Explanation-Guided Reconstruction of Missing Clinical Features for Survival Prediction in Pancreatic Cancer.
Authors
Abstract
Pancreatic ductal adenocarcinoma (PDAC) remains one of the most lethal cancers, with survival rates influenced by a variety of factors, including early diagnosis, tumor profile, treatment regimen, and treatment response. The development of PDAC prognostic models is often compromised by incomplete clinical records that need to cover imaging, pathology, surgery, and treatment workflows. We propose an explanation-guided reconstruction framework (xRF) that combines an autoencoder with an ensemble of gradient- and perturbation-based explainability methods to identify and prioritize clinically relevant features during autoencoder training.
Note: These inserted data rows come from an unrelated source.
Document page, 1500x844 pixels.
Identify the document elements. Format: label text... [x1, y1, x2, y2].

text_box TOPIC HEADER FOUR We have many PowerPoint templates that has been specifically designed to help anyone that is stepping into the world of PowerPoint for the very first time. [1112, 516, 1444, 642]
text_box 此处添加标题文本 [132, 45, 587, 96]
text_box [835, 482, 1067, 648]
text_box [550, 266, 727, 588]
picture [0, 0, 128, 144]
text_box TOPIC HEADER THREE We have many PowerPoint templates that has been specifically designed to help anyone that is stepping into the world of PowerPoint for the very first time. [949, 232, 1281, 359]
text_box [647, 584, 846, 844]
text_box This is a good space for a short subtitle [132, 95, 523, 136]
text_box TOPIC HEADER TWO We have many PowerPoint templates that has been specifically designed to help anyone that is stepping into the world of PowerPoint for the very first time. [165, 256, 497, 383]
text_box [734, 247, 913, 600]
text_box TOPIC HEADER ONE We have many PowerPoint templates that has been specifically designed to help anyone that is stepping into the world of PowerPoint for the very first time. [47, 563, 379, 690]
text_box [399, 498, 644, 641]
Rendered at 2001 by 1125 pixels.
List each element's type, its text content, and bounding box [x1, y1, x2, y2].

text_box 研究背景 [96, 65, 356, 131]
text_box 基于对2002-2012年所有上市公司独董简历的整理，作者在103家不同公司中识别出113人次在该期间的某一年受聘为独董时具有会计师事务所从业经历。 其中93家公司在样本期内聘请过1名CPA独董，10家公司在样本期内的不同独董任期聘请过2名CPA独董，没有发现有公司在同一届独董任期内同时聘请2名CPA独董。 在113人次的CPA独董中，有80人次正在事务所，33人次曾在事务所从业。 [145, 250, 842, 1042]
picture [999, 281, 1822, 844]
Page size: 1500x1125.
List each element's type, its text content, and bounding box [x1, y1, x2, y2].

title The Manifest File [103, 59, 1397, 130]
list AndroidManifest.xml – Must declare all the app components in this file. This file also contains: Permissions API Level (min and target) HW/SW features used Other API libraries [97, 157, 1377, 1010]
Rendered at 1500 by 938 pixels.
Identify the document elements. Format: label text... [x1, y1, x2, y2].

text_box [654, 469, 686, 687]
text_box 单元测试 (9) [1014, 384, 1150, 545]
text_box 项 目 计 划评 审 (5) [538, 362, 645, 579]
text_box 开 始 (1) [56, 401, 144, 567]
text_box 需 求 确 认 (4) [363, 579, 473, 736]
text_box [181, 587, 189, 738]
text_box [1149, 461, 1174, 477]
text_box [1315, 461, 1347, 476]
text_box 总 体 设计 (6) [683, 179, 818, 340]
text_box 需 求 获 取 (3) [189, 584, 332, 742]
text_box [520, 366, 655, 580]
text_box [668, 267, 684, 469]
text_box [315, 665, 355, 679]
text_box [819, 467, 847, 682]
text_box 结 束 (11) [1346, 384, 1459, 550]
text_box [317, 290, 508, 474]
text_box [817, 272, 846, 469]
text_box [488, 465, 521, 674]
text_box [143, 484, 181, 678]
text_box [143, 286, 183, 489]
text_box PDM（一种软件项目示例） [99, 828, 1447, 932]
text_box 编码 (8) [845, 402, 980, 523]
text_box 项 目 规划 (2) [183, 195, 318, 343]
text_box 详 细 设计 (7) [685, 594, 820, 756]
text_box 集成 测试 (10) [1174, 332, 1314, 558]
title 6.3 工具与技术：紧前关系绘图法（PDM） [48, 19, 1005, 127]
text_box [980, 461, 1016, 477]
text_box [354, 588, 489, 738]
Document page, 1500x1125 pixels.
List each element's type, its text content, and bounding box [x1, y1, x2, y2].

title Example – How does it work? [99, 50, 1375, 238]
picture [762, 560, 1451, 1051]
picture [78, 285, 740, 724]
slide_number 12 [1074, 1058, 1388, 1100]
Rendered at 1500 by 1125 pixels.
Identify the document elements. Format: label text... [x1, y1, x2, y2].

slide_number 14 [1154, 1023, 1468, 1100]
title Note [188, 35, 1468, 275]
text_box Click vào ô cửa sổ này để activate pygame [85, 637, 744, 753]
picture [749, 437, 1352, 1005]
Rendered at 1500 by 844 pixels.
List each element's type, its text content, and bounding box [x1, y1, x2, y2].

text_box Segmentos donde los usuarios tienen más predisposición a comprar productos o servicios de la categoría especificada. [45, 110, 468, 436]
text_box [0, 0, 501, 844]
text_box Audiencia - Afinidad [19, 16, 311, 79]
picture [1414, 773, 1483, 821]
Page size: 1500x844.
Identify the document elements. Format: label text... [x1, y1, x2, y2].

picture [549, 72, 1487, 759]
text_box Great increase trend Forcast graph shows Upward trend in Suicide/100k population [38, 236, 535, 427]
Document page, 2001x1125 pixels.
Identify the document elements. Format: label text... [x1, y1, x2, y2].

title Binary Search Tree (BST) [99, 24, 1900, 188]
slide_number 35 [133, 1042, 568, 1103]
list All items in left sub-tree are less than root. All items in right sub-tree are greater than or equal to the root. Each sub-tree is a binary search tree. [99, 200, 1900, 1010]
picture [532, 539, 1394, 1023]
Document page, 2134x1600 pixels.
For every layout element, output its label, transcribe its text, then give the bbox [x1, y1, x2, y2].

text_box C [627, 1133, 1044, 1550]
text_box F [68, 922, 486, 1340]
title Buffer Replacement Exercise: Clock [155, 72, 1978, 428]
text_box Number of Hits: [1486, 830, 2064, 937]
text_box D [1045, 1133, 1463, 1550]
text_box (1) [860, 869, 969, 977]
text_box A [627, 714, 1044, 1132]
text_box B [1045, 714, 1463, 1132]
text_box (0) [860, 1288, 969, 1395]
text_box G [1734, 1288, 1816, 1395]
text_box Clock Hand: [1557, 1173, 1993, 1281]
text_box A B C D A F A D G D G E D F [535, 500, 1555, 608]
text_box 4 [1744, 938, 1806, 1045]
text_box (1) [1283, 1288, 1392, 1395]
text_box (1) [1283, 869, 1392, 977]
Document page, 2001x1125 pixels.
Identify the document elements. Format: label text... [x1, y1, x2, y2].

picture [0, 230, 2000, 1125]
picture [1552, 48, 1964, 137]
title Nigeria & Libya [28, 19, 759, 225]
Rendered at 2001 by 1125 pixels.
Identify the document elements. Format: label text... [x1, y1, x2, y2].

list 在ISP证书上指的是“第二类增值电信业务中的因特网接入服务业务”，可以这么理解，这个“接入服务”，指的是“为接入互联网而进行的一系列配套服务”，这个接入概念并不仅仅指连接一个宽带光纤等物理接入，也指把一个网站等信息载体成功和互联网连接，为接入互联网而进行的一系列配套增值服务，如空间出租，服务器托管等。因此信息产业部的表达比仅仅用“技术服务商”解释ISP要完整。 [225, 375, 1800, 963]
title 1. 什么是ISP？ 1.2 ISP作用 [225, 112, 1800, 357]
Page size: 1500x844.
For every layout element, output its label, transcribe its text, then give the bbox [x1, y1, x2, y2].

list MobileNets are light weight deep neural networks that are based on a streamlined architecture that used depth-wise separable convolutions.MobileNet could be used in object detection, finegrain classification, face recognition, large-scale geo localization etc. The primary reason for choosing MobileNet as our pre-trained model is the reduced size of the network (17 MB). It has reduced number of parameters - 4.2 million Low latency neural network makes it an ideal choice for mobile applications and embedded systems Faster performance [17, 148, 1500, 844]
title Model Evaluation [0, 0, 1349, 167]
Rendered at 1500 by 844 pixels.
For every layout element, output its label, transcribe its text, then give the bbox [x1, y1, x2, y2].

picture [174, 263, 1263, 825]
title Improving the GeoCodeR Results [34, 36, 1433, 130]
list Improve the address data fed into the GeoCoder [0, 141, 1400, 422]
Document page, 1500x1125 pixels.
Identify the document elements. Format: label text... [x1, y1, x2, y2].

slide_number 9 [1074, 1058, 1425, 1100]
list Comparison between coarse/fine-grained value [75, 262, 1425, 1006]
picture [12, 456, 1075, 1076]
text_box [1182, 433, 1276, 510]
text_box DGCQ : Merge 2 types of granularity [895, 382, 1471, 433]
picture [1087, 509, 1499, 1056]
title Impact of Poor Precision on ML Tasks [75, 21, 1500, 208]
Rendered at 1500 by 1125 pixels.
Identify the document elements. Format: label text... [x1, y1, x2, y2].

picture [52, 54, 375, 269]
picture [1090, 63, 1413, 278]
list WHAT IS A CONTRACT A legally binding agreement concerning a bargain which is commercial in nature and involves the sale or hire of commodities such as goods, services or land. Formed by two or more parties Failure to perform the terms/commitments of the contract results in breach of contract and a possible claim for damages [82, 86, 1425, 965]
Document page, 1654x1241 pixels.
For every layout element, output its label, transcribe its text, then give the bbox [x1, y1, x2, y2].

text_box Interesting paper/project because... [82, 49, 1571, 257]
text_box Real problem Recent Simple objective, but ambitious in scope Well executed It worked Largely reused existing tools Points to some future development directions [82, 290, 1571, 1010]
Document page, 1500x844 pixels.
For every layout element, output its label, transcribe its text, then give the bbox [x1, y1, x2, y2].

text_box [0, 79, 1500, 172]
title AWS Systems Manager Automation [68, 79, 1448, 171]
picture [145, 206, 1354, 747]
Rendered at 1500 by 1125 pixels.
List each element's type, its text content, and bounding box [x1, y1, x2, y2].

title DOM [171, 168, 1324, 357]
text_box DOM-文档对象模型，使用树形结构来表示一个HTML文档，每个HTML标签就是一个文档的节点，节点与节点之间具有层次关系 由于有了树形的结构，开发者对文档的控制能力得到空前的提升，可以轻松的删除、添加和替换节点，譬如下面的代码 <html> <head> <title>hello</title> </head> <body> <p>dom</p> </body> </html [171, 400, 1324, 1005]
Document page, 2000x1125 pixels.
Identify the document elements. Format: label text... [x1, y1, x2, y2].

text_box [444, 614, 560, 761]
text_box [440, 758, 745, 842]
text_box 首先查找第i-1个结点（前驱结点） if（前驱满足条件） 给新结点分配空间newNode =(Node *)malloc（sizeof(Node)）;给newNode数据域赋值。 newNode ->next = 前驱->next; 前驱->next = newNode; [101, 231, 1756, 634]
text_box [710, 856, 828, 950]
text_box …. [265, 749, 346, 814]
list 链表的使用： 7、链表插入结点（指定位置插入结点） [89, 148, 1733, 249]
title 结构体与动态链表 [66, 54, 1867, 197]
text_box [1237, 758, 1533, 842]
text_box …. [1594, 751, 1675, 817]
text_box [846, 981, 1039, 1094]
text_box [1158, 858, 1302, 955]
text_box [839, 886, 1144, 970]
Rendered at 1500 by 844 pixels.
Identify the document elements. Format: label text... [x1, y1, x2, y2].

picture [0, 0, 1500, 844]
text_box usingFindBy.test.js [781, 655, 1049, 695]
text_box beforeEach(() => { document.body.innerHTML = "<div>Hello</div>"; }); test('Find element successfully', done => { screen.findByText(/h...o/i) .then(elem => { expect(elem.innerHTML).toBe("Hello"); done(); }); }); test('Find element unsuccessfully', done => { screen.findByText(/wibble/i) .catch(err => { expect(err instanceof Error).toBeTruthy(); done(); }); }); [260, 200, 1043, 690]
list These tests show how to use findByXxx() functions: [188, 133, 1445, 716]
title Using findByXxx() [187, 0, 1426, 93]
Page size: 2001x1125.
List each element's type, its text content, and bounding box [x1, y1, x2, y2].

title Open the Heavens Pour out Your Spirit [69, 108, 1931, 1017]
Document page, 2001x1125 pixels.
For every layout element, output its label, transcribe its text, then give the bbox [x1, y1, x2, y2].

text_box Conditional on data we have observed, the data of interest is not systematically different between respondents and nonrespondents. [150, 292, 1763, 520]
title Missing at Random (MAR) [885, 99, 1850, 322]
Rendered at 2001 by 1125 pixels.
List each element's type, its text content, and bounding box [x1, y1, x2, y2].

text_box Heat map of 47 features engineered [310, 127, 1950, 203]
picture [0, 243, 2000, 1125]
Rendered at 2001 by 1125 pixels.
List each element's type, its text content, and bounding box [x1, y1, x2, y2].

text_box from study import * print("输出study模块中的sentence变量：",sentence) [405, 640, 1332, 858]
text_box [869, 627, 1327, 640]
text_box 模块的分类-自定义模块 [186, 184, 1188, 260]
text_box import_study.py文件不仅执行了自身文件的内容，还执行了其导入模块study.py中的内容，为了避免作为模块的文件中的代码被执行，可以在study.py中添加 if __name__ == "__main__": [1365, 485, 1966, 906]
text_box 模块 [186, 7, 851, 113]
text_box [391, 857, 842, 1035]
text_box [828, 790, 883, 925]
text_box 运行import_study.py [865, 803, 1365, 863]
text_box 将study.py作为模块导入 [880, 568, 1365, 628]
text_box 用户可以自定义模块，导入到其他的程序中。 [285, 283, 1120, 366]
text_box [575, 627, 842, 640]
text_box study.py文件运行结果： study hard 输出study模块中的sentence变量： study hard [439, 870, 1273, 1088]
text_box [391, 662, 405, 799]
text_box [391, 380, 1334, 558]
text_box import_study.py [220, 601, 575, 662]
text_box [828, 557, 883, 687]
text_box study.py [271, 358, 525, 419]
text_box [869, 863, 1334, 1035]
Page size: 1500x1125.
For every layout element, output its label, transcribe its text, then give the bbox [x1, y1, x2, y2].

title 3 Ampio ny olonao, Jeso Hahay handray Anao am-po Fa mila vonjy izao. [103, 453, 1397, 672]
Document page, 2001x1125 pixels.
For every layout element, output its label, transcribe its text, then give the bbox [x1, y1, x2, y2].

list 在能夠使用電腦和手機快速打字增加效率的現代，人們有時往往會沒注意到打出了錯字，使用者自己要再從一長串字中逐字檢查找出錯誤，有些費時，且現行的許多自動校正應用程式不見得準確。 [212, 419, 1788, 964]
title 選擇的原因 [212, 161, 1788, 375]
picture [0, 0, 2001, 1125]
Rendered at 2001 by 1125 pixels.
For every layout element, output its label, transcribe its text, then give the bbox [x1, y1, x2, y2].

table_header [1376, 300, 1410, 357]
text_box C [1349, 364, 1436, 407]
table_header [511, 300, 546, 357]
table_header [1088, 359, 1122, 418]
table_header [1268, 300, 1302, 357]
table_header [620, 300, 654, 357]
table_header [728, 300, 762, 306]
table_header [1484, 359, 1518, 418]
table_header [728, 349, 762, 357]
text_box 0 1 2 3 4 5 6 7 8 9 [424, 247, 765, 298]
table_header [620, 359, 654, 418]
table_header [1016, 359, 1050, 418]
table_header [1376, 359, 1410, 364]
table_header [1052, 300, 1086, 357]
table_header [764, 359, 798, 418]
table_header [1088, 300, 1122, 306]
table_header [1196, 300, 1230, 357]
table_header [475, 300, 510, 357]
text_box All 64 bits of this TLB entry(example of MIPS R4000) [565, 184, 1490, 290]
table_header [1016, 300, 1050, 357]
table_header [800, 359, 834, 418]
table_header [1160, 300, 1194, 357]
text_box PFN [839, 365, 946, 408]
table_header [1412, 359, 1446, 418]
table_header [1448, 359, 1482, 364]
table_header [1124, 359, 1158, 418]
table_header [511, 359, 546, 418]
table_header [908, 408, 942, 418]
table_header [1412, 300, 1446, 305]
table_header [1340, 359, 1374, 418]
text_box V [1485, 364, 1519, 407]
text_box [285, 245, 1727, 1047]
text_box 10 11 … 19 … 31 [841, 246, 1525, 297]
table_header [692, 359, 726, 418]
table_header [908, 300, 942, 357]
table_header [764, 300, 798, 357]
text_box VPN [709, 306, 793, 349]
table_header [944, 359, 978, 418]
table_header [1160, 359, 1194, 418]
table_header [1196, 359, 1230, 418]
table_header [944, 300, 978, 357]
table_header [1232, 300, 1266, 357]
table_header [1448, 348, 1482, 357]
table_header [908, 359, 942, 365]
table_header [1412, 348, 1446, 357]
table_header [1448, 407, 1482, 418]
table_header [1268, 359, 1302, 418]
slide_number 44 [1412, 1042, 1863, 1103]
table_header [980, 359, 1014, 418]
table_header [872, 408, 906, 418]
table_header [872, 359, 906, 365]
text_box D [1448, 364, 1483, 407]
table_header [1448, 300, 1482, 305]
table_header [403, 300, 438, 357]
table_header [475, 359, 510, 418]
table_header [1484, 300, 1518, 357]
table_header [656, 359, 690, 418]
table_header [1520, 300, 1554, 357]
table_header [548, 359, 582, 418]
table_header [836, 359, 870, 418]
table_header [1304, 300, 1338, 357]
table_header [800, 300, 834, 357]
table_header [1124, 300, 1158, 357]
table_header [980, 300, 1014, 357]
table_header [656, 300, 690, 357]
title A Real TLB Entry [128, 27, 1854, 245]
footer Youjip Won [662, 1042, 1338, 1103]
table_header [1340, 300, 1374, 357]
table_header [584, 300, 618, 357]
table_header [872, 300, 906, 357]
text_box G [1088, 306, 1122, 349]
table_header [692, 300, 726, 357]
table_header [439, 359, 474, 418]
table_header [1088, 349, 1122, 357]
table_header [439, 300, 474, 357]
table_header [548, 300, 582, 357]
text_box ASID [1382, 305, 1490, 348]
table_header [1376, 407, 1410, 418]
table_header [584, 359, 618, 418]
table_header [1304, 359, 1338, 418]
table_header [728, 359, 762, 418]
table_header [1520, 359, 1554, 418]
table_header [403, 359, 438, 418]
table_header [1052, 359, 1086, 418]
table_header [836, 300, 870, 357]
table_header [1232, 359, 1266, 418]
Such a dual-module architecture ensures that the reconstruction process focuses on features most critical for downstream survival prediction instead of diluting its attention to less relevant but easy-to-reconstruct features. The framework was validated using a cohort of 1531 PDAC patients treated in the Danish Capital Region, with clinical features drawn from CT image readings, surgery and pathology protocols, and chemotherapy records. xRF was validated on four survival prediction tasks: post-diagnosis, post-metastasis, post-surgery, and post-chemotherapy survival. We conducted experiments with synthetic masking levels ranging from 10% to 80% and tested performance on unobserved but clinically meaningful features. The prediction performance of xRF drops by 1-2% for the moderate amount of missing data to 10-15% in the cases with high percentage of features missing when measured against the reference predictions without missing data. These results compare favorably against six alternative machine learning-based reconstruction algorithms.